Жизнь жанра можно сопоставить с жизнью человека. Жанр, как и человек, переживает золотую пору детства. Время молодости. Прекрасной зрелости. Наступает старость, приходит смерть. Не так ли угас жанр оды и мадригала? Однако жанр, в отличие от человека, обладает способностью и к возрождению. Для этого должны, видимо, возникнуть соответствующие условия. Крылов столько сделал в сфере басни, что многие считали ее возможности исчерпанными. У Крылова были предшественники и последователи. Но имя Крылова затмило все имена. Работа Демьяна. Бедного дала басне новую силу. Недаром он в свое время писал:
Теперь, говоря об истории литературно-политической сатиры в XX столетии, мы не можем не вспомнить и политических басен Демьяна Бедного.
Я старался придать басне многогранность, обращаясь к различным сторонам действительности. Поэтому приходилось пристально приглядываться к всевозможным житейским ситуациям, высматривая в них то, что волнует многих, что является в данное время типическим, носит обобщающий характер.
Особенность мышления художника такова, что какая-нибудь деталь, частность, случайно подслушанный диалог могут неожиданно возбудить его фантазию, подсказать тему и сюжет будущего произведения.
Сюжет басни «Тихий водоем» родился у меня во время осенней охоты. Сидя на вечерней зорьке в шалашике и прислушиваясь к доносящимся до меня по ветру из ближней деревни мычанию коров, щелканью пастушьего кнута и лаю собак, я почему-то представил себе дикую кряковую утку, нашедшую себе приют в стаде домашних уток. Зачем ей лететь в далекие края, рисковать в пути жизнью, если она может присоединиться к своим сородичам — домашним уткам — и спокойно, сытно жить среди них возле тихого водоема, подумал я. Так родилась басня, в которой я хотел высмеять самоуспокоенность иных моих собратьев по перу.

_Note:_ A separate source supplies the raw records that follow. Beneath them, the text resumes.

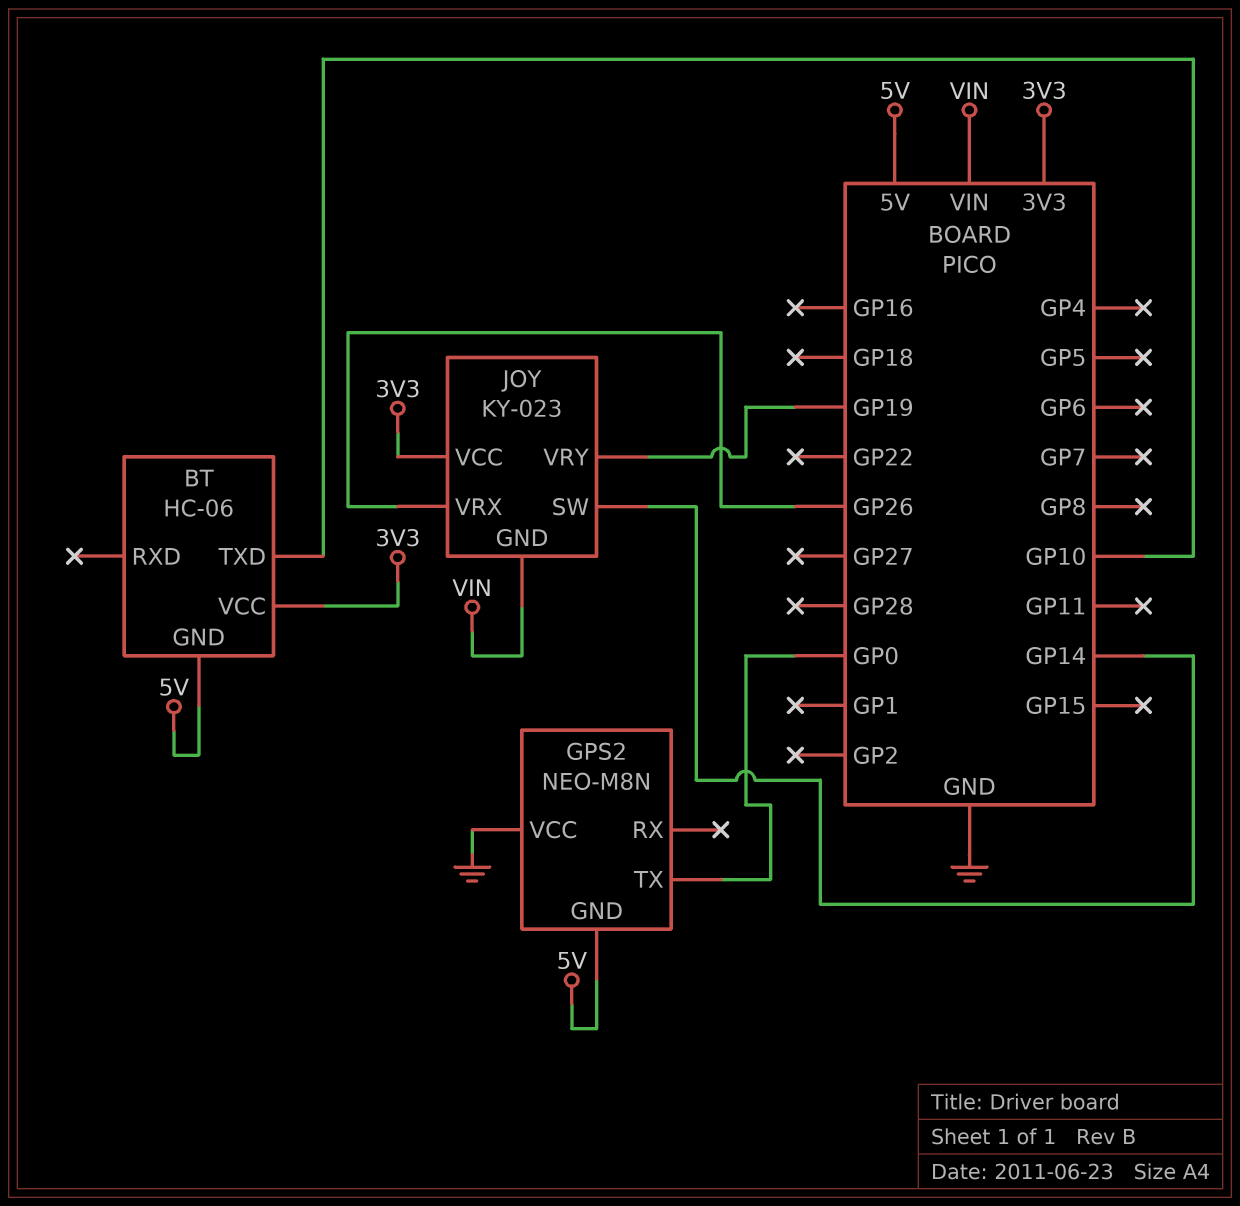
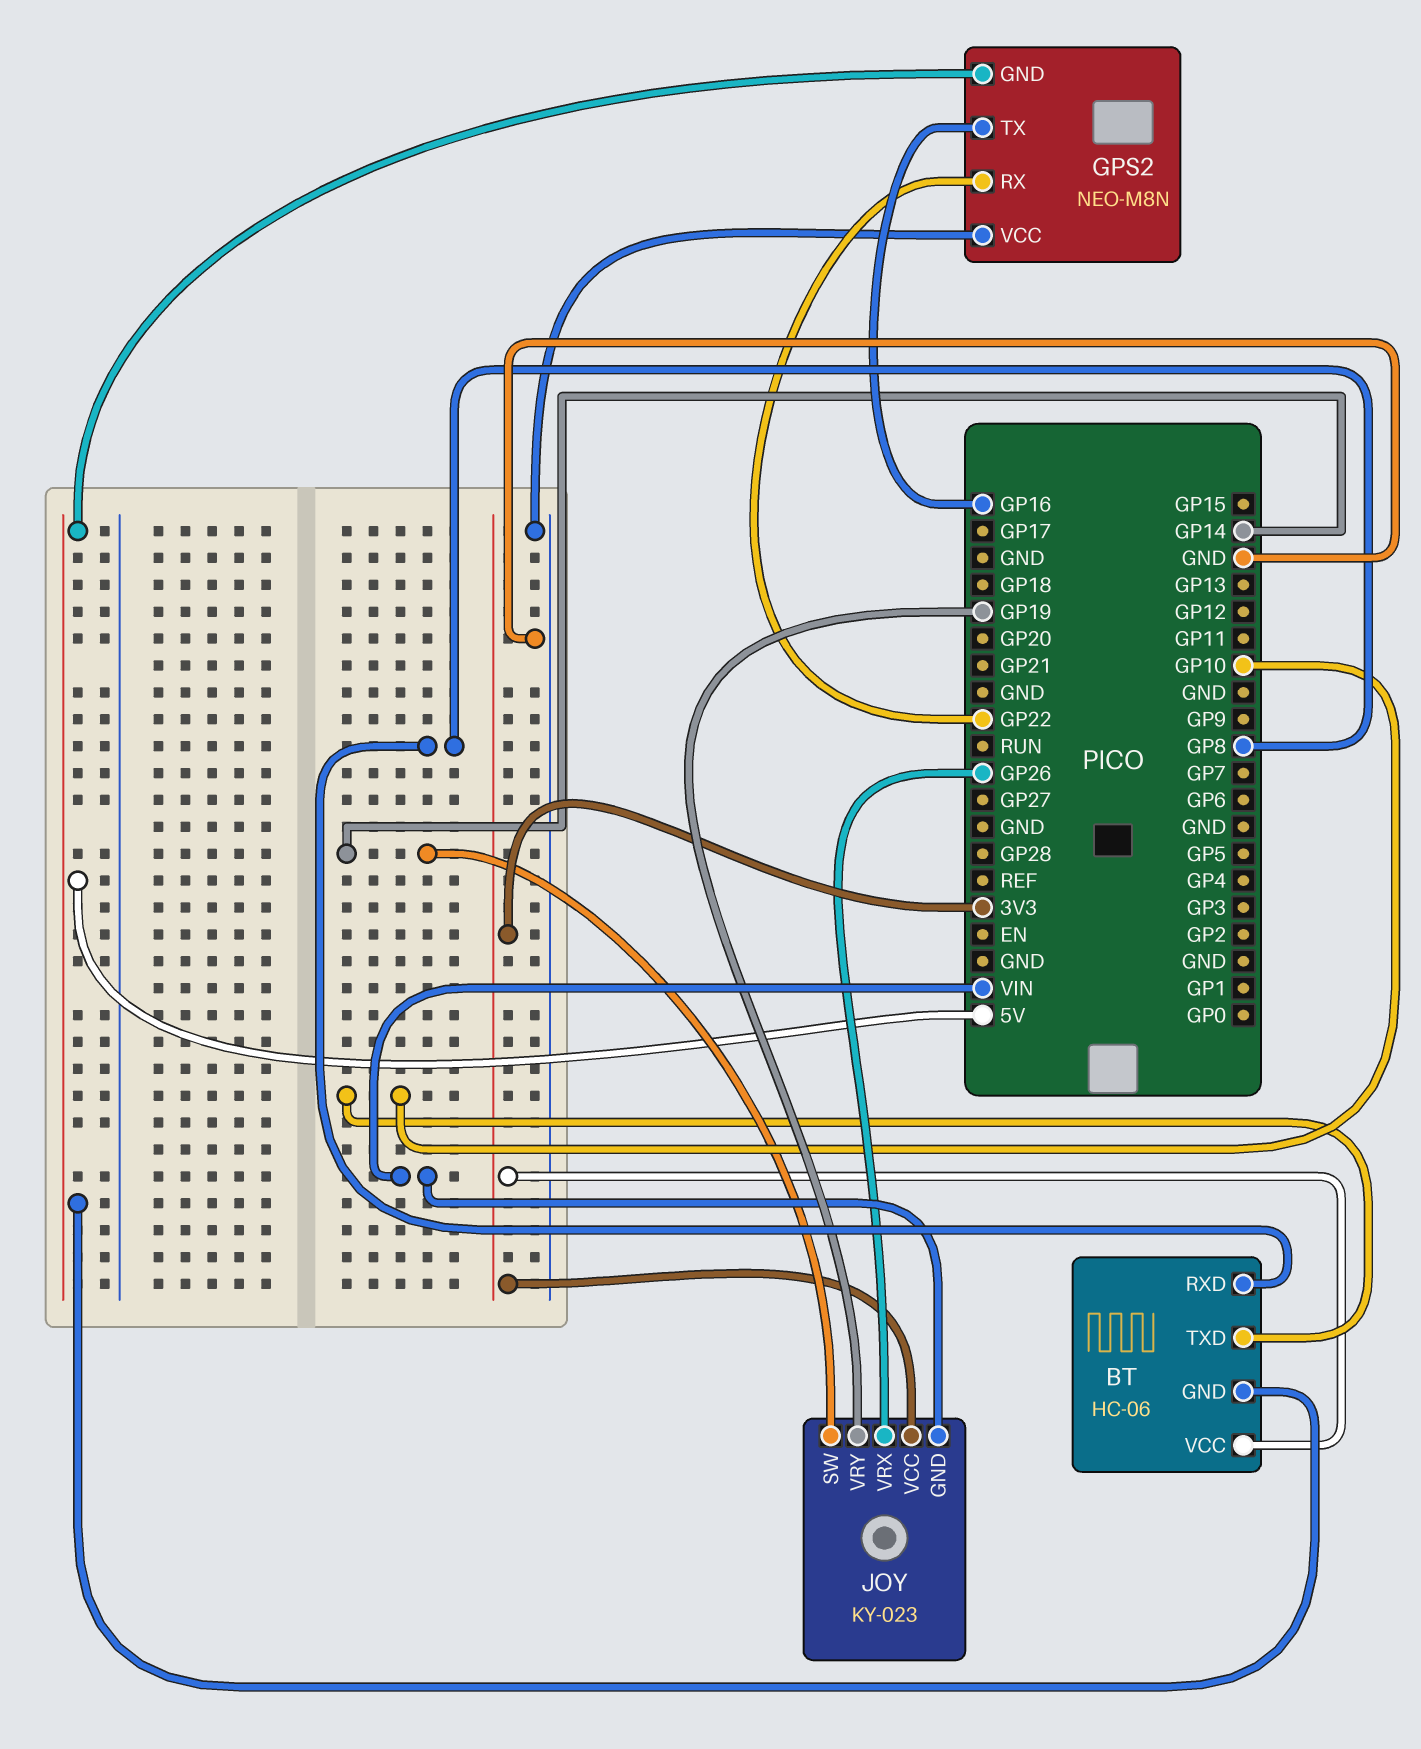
BT pin RXD: none -> GP8
GPS2 pin RX: none -> GP22
GPS2 pin TX: GP0 -> GP16

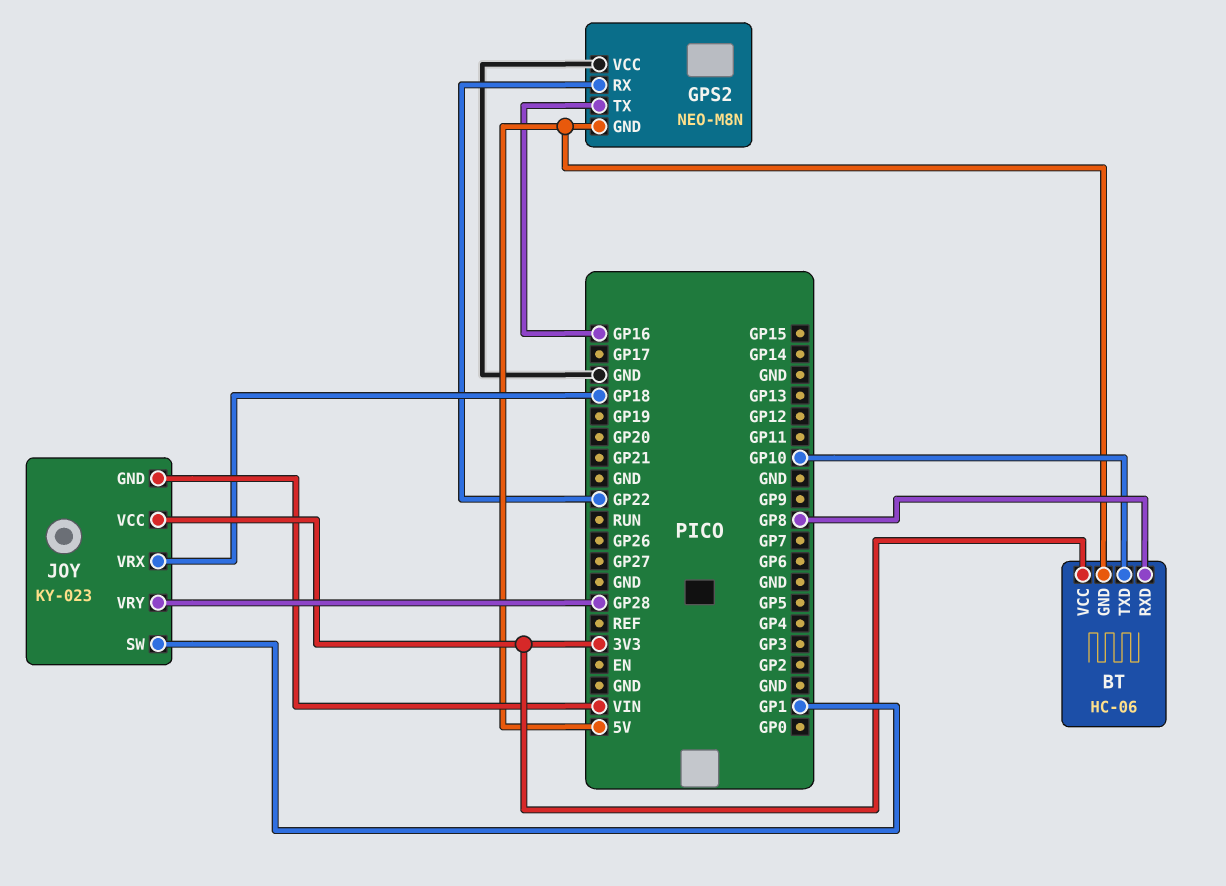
JOY pin SW: GP14 -> GP1
JOY pin VRX: GP26 -> GP18
JOY pin VRY: GP19 -> GP28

Пес-попрошайка, постоянный гость одного из ресторанов Кисловодска, откликнулся на кличку Шарик и подошел к моему столу за подачкой, а через минуту повернул голову к другому столику, откликнувшись на брошенный ему «Бобик!». Этот маленький факт позволил мне написать басню «Шарик-Бобик» о людях без гордости и самолюбия, не желающих честно трудиться, промышляющих подачками.